Morning Market ThoughtsGood morning. Futures are up this morning, with the Dow Jones Industrial Average set to open up more than 100 points. Some stocks up…some stocks down. Sprint (S) is up to test the 200-day moving average, though the stock has been under significant distribution for much of this year. (Look at the chart. Many wide ranging days, with tall red volume bars.) Under Armour (UAA) lost less than expected…but the stock is still down.
The Dow has closed higher 6 days in a row. Now, as we start a new month, the count starts over again. My bias is in favor of the bulls tiring as many finally remember that the late summer is often the time that equities start lagging due to a lack of catalysts.
This afternoon, Apple (AAPL) reports and I’m intensely interested in the conference call. Why? I want to get the next iPhone upgrade and am hoping that I can do that sooner rather than later. If they could figure out a few more fitness/sleep features, I might even buy a watch. (A feature that actually helped you fall asleep and stay asleep would be a game changer. I stay awake at night worrying that I might not be able to get to sleep.).
One trading thought: Can you write, with specificity, your trading style? Do you have rules? Do you have filtering mechanisms? Are there any patterns or setups that you prefer, or will you trade anything that “looks good?”
I believe that you’ve got to have a specialty. You’ve got to have a trading style that you can articulate with bullet points. You’ve got to be able to explain it to someone who does not trade. It has to be simple; though not necessarily “complete.” There must always be room for deviation because every situation has some differences from other, similar situations.
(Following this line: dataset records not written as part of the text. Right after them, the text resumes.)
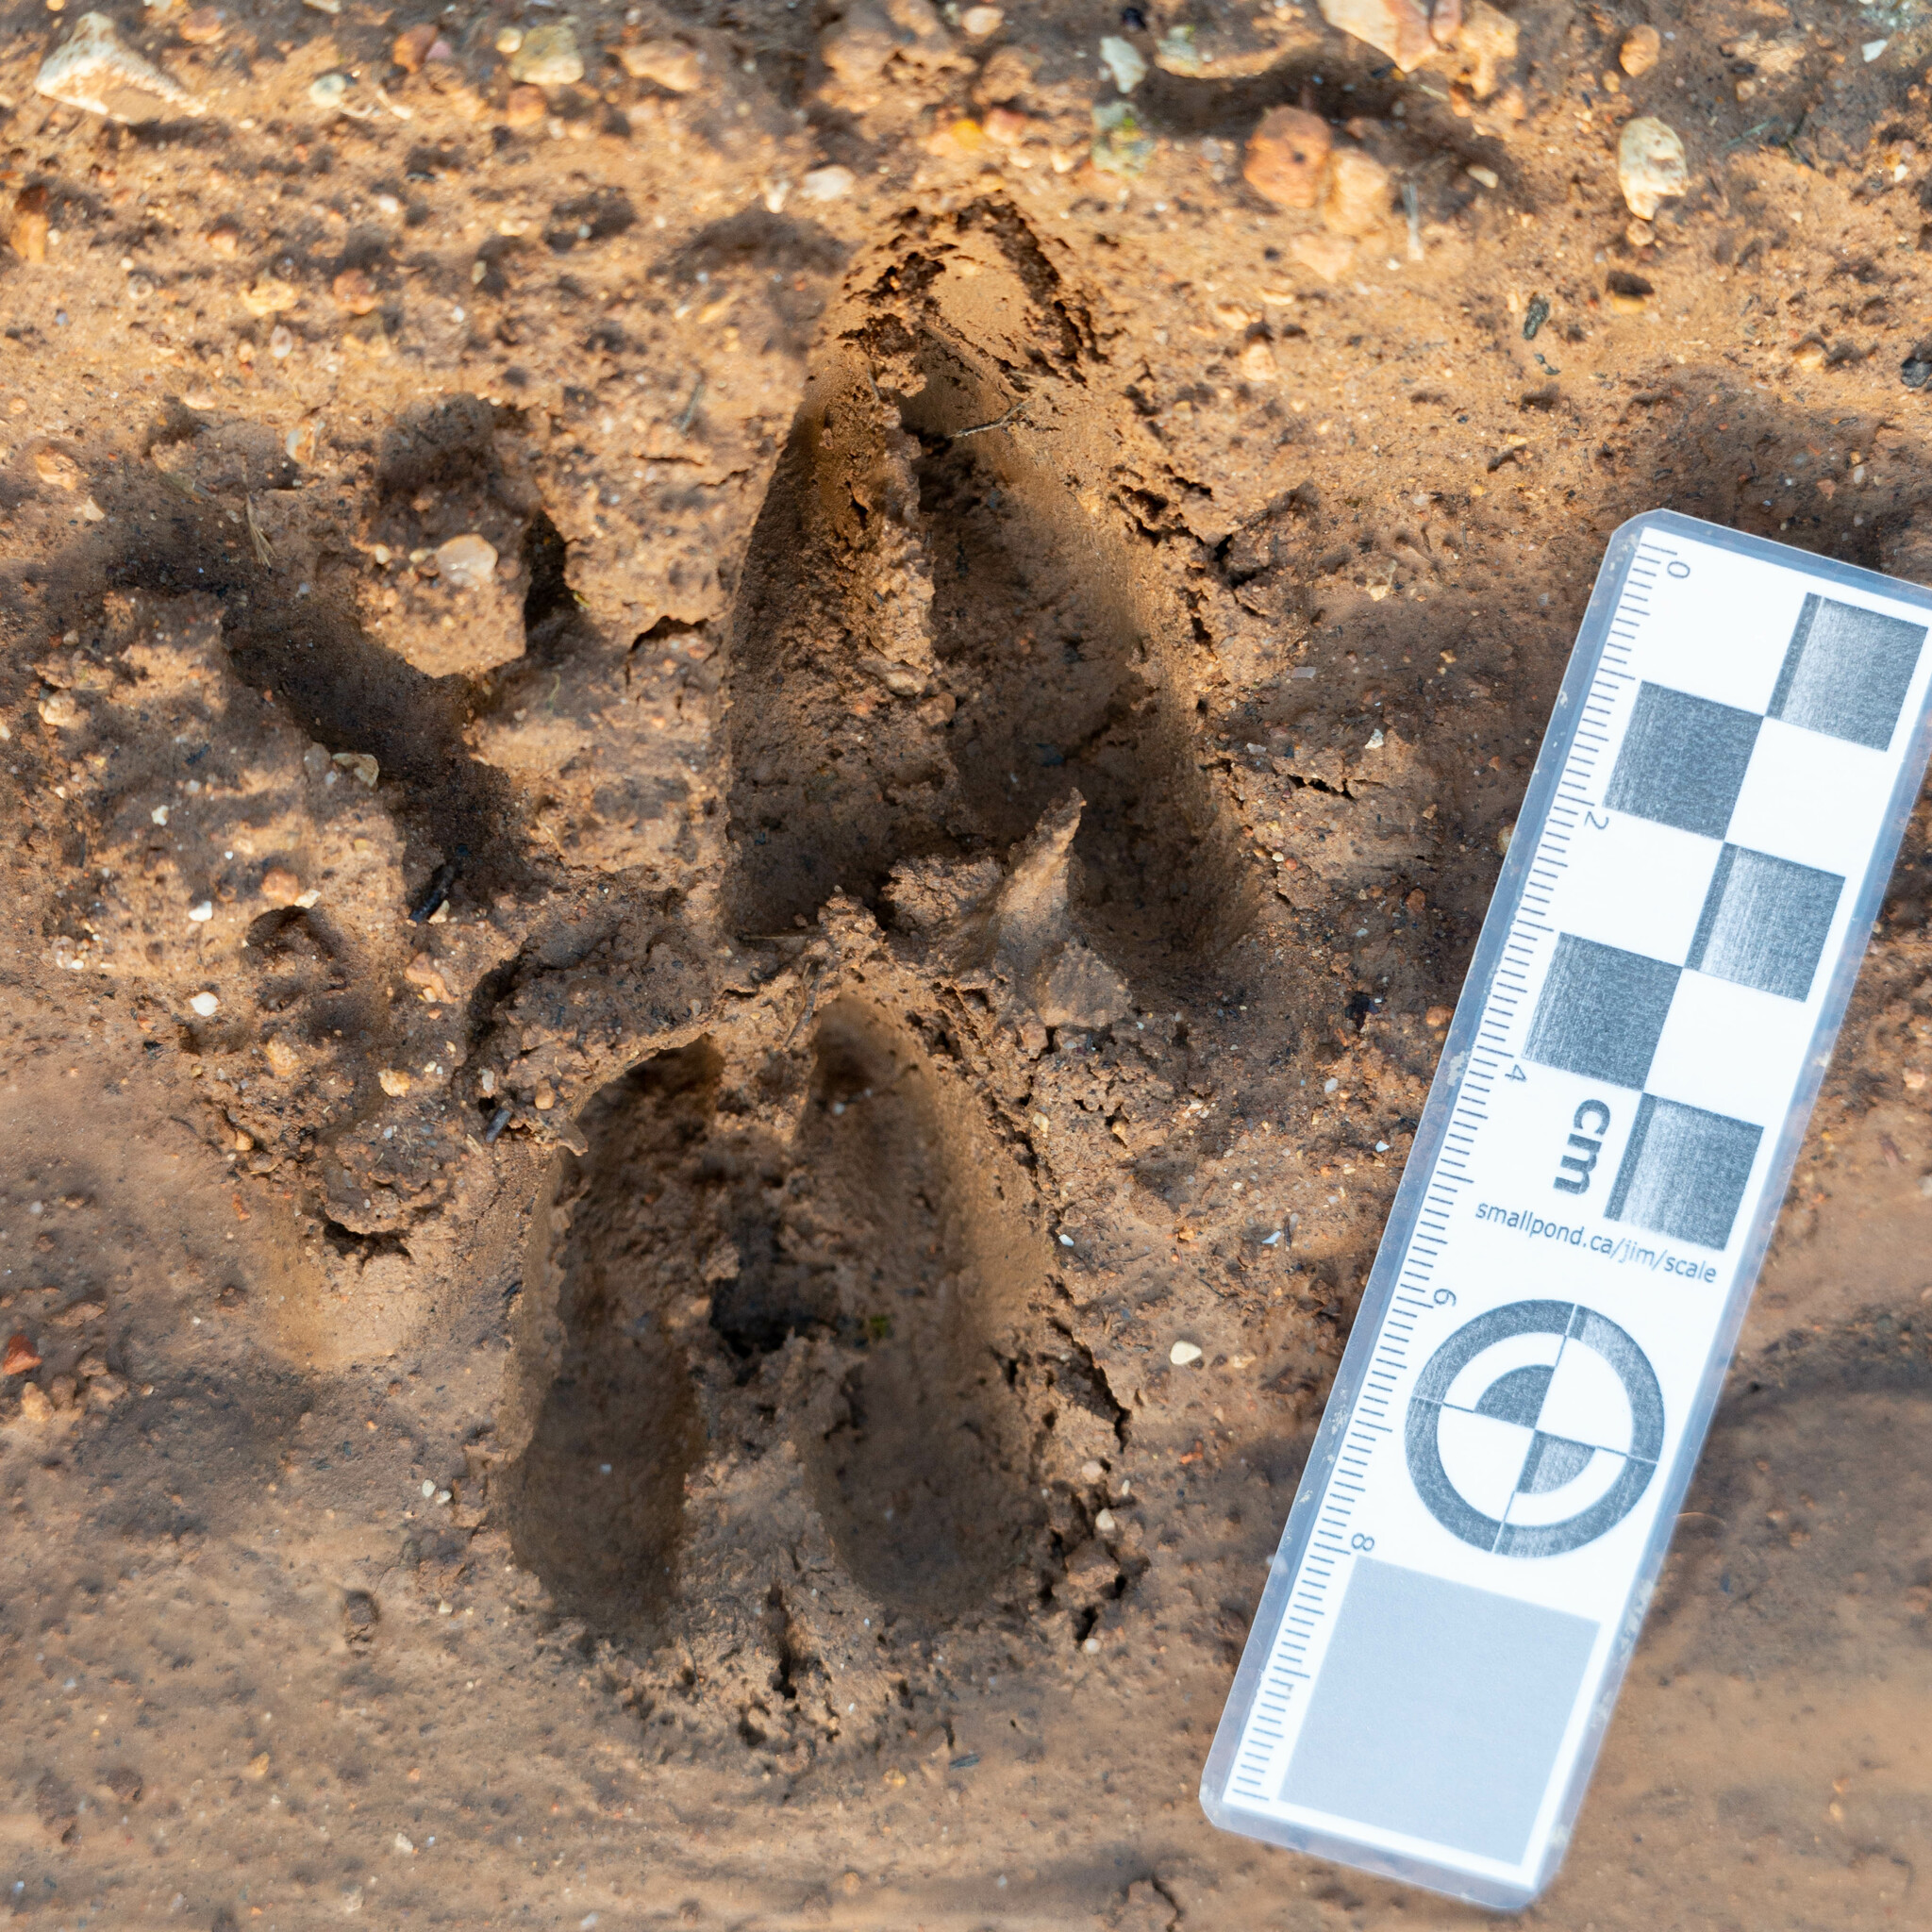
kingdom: Animalia
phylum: Chordata
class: Mammalia
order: Artiodactyla
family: Cervidae
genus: Capreolus
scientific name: Capreolus capreolus
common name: Western roe deer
For example, the fundamentals should show strong growth…assuming you like to buy rather than short. But not every stock you buy needs to have strong growth. Perhaps its a new company…or is in a new industry. Or perhaps it’s in an industry, such as banking, that doesn’t allow for the type of growth that other sectors do. This stuff is all relative…but you’ve got to understand the fundamentals so that you can decide if they matter to you.
Charts are a completely different story. There are many ways to use them. Uptrends. Downtrends. Bases. Identifiable patterns like head & shoulders, cup and handles, etc. Pick your story, and then focus on that story. Get good at trading specific types of charts…and then use the chart as your filter. If the chart doesn’t look good to you, then the stock should be dead to you. If otherwise, your methodology has a “wishful thinking” component to it — a common (and detrimental) aspect of many trading plans.
If you don’t know what your specialty is, then you don’t have one. And that’s ok. You’ve got to start somewhere…and at least now you know where to start. Figure out your plan, and then trade that plan.
I discuss this in one way or another in every strategy session as I try to prompt you and guide you in crafting your plan and then following it. But don’t just absorb it — be an active learner. I watch training videos, read books, and attend as many workshops as I can. I’m an active note taker. Those notes are powerful because they ultimately find their way into the process of refining my trading plan. Always refining. Always improving. Always reinforcing. Never complacent.
I’m a different trader this year than I was a year ago. And I’m also a BETTER trader than I was a year ago. I make better decisions with more rigorous attention to risk. My rules are rigid and are only broken when I make a mistake. When that happens, I admit the mistake, reinforce the importance of the rule…and then move on to the next trading decision.
Yes, I’m better than I was last year…but not as effective as I will be next year! I can’t wait.